Resolved Indifference The “That’s just the way I am” response:  Some babies are born with a happy disposition as noticeable as their long eyelashes.  Others seem ill tempered from the cradle.  In Gross National Happiness Arthur Brooks summarizes decades of research and says that half of a person’s happiness is the product of nature.  He says the other half is a product of nurture.  How should you respond to such research?  Will you focus on the 50% that seemingly justifies a resolved indifference or will you focus on the 50% that encourages you to improve your happiness?  If people jump at investments that can increase their money by 20%, why wouldn’t they jump at the chance to increase happiness by 50%?

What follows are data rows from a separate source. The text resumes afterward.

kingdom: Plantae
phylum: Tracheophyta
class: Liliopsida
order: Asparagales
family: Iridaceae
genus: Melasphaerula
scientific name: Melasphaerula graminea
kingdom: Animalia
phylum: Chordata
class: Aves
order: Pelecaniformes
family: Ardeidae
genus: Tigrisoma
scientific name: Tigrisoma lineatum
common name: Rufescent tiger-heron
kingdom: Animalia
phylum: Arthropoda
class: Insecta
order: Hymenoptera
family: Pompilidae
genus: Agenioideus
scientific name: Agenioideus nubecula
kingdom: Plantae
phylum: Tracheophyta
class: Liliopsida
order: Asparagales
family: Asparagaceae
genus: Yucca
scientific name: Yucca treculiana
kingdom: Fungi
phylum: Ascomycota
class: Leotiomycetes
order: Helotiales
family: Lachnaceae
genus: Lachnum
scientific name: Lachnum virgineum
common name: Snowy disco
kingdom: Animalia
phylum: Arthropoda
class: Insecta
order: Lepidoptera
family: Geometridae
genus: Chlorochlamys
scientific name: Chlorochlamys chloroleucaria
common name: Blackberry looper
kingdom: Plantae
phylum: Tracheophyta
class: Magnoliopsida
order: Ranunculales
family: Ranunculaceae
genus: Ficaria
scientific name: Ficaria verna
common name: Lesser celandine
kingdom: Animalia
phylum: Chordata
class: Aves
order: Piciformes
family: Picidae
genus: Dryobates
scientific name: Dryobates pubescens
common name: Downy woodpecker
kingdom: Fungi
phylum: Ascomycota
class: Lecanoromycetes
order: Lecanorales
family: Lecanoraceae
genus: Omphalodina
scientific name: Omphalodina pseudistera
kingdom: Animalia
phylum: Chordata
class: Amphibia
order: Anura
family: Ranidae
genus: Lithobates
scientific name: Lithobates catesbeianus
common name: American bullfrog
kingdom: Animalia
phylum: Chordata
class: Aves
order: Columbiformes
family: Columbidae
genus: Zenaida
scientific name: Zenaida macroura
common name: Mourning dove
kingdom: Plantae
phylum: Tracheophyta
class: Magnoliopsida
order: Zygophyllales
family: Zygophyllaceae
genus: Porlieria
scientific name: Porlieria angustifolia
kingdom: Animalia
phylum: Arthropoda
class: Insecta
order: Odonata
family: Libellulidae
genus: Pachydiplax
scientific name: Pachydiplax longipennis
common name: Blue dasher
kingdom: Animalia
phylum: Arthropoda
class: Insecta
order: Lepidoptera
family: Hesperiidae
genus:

Which excuses have you used?  Are you ready to admit they are bad excuses, and let them go? Here’s my advice:

Consider if you are in denial.  Has more than one person reflected that you seem overly focused on negative things in your life?  Consider the possibility that you’re behaving like a pessimist, not a realist.  Focus on things that are good, right and lovely. Memorize Philippians 4:8.

Identify ways you justify a negative attitude.  Do you regularly seek ways to buffer yourself from potential bad outcomes.  Such behavior may protect you from being surprised by bad news, but have you considered the cost — joy often needlessly surrendered?  Only God can provide refuge sufficient to protect you from what you fear.  Investigate Jesus who lived, died and rose again to ensure no tragedy long endures.

Stop blaming others and take responsibility. Don’t give others the privilege or the power to steal your hope.  Only you can choose joy.  You must take responsibility for your attitude.  When St. Paul wrote his famous words, “I can do all things through Christ who gives me strength”, he was referring to God’s enabling power for contentment and joy despite tragic situations (Philippians 4: 11-13).

Be resolved to get help.  Make friends with an optimist.  Read several good books.  I recommend Streams in the Desert (Christian Devotional) and Learned Optimism (Secular Scientific). You may start out behind the pack, but you can catch up, and surpass the hopefulness of even natural born optimists.